This exercise asks for every record to be output again exactly.

--*--

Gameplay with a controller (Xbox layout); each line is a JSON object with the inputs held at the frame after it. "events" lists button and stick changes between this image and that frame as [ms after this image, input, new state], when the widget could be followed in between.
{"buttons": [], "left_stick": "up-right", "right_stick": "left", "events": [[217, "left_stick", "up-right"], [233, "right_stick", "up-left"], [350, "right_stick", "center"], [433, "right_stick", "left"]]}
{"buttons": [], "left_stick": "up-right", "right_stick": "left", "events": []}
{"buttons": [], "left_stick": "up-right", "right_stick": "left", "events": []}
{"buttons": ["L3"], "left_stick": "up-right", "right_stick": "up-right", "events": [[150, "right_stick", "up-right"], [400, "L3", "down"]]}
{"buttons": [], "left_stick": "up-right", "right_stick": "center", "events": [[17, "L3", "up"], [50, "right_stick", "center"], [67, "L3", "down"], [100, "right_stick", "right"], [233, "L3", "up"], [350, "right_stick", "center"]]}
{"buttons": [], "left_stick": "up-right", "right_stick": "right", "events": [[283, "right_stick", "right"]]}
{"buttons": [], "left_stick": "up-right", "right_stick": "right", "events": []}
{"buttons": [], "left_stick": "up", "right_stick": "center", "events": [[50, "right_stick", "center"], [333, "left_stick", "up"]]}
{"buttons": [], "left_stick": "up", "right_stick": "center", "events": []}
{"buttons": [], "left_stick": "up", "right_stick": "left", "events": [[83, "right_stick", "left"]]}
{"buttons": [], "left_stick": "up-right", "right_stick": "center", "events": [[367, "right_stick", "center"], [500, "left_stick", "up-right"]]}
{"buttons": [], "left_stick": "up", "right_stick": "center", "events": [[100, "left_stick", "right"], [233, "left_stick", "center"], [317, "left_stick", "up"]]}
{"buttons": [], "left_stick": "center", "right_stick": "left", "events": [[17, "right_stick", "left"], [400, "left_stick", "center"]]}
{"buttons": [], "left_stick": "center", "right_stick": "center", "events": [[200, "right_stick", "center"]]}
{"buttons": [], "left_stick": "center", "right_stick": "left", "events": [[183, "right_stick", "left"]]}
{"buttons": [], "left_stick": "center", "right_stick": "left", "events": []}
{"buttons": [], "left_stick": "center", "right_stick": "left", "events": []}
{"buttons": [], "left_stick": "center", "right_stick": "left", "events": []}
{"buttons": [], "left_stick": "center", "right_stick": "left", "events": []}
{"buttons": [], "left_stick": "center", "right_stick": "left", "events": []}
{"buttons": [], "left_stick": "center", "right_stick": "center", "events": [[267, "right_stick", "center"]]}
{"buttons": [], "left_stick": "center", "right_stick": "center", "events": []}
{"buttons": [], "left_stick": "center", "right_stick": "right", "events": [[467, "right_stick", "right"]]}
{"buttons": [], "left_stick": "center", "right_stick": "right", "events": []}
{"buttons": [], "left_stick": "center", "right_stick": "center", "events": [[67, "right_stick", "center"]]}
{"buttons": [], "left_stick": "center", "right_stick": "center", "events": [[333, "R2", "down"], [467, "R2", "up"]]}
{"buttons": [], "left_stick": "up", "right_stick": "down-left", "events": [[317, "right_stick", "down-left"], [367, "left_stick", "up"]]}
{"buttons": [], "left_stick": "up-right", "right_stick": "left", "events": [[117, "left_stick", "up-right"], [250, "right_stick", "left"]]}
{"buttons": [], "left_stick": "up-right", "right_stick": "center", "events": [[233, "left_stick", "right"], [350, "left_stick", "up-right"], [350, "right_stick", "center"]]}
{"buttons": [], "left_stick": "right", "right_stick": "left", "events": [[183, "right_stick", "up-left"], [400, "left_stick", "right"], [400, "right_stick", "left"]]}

--*--

> [Your response]:
Gameplay with a controller (Xbox layout); each line is a JSON object with the inputs held at the frame after it. "events" lists button and stick changes between this image and that frame as [ms after this image, input, new state], when the widget could be followed in between.
{"buttons": [], "left_stick": "up-right", "right_stick": "left", "events": [[217, "left_stick", "up-right"], [233, "right_stick", "up-left"], [350, "right_stick", "center"], [433, "right_stick", "left"]]}
{"buttons": [], "left_stick": "up-right", "right_stick": "left", "events": []}
{"buttons": [], "left_stick": "up-right", "right_stick": "left", "events": []}
{"buttons": ["L3"], "left_stick": "up-right", "right_stick": "up-right", "events": [[150, "right_stick", "up-right"], [400, "L3", "down"]]}
{"buttons": [], "left_stick": "up-right", "right_stick": "center", "events": [[17, "L3", "up"], [50, "right_stick", "center"], [67, "L3", "down"], [100, "right_stick", "right"], [233, "L3", "up"], [350, "right_stick", "center"]]}
{"buttons": [], "left_stick": "up-right", "right_stick": "right", "events": [[283, "right_stick", "right"]]}
{"buttons": [], "left_stick": "up-right", "right_stick": "right", "events": []}
{"buttons": [], "left_stick": "up", "right_stick": "center", "events": [[50, "right_stick", "center"], [333, "left_stick", "up"]]}
{"buttons": [], "left_stick": "up", "right_stick": "center", "events": []}
{"buttons": [], "left_stick": "up", "right_stick": "left", "events": [[83, "right_stick", "left"]]}
{"buttons": [], "left_stick": "up-right", "right_stick": "center", "events": [[367, "right_stick", "center"], [500, "left_stick", "up-right"]]}
{"buttons": [], "left_stick": "up", "right_stick": "center", "events": [[100, "left_stick", "right"], [233, "left_stick", "center"], [317, "left_stick", "up"]]}
{"buttons": [], "left_stick": "center", "right_stick": "left", "events": [[17, "right_stick", "left"], [400, "left_stick", "center"]]}
{"buttons": [], "left_stick": "center", "right_stick": "center", "events": [[200, "right_stick", "center"]]}
{"buttons": [], "left_stick": "center", "right_stick": "left", "events": [[183, "right_stick", "left"]]}
{"buttons": [], "left_stick": "center", "right_stick": "left", "events": []}
{"buttons": [], "left_stick": "center", "right_stick": "left", "events": []}
{"buttons": [], "left_stick": "center", "right_stick": "left", "events": []}
{"buttons": [], "left_stick": "center", "right_stick": "left", "events": []}
{"buttons": [], "left_stick": "center", "right_stick": "left", "events": []}
{"buttons": [], "left_stick": "center", "right_stick": "center", "events": [[267, "right_stick", "center"]]}
{"buttons": [], "left_stick": "center", "right_stick": "center", "events": []}
{"buttons": [], "left_stick": "center", "right_stick": "right", "events": [[467, "right_stick", "right"]]}
{"buttons": [], "left_stick": "center", "right_stick": "right", "events": []}
{"buttons": [], "left_stick": "center", "right_stick": "center", "events": [[67, "right_stick", "center"]]}
{"buttons": [], "left_stick": "center", "right_stick": "center", "events": [[333, "R2", "down"], [467, "R2", "up"]]}
{"buttons": [], "left_stick": "up", "right_stick": "down-left", "events": [[317, "right_stick", "down-left"], [367, "left_stick", "up"]]}
{"buttons": [], "left_stick": "up-right", "right_stick": "left", "events": [[117, "left_stick", "up-right"], [250, "right_stick", "left"]]}
{"buttons": [], "left_stick": "up-right", "right_stick": "center", "events": [[233, "left_stick", "right"], [350, "left_stick", "up-right"], [350, "right_stick", "center"]]}
{"buttons": [], "left_stick": "right", "right_stick": "left", "events": [[183, "right_stick", "up-left"], [400, "left_stick", "right"], [400, "right_stick", "left"]]}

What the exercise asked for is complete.